THE NEW REGULATIONS from the FDA for the dietary supplements industry (“Current Good Manufacturing Practice in Manufacturing, Packaging, Labeling or Holding Operations for Dietary Supplements”, 21 CFR , Part 111) has brought fundamental changes to the way dietary supplements are manufactured in the USA.

What used to be a food-based production process that focused on hygiene and cleanliness has now been tightly regulated, requiring that the manufacturer ensures the “identity, purity, strength and composition” of the ingredients it uses as well as its finished products.

Nulab has implemented in-process controls to comply with these new rules.

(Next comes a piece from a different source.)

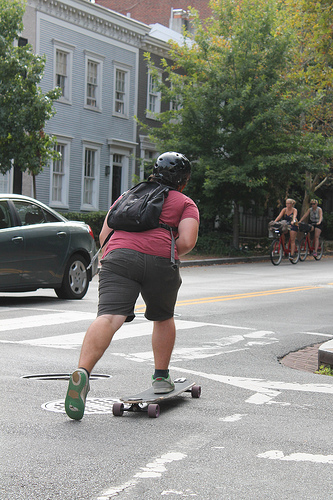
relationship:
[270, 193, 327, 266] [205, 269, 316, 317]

INGREDIENT SCREENING: Nulab screens each dietary ingredient in two steps. First, we validate by analysis its identity and potency. We then make sure that it does not contain contaminants, such as harmful microbes, yeast, mold, heavy metals, pesticides and foreign particles.

IN-PROCESS CONTROLS: Each step of the production process, from the receipt of raw materials to the release of a finished product, has its own precise SOP (Standard Operating Procedure). Following these SOPs ensures that the product is made per its Master Manufacturing Record.



PRODUCT CERTIFICATION: Before we release a product we analyze it to verify its potency and other specifications per its Master Manufacturing Record.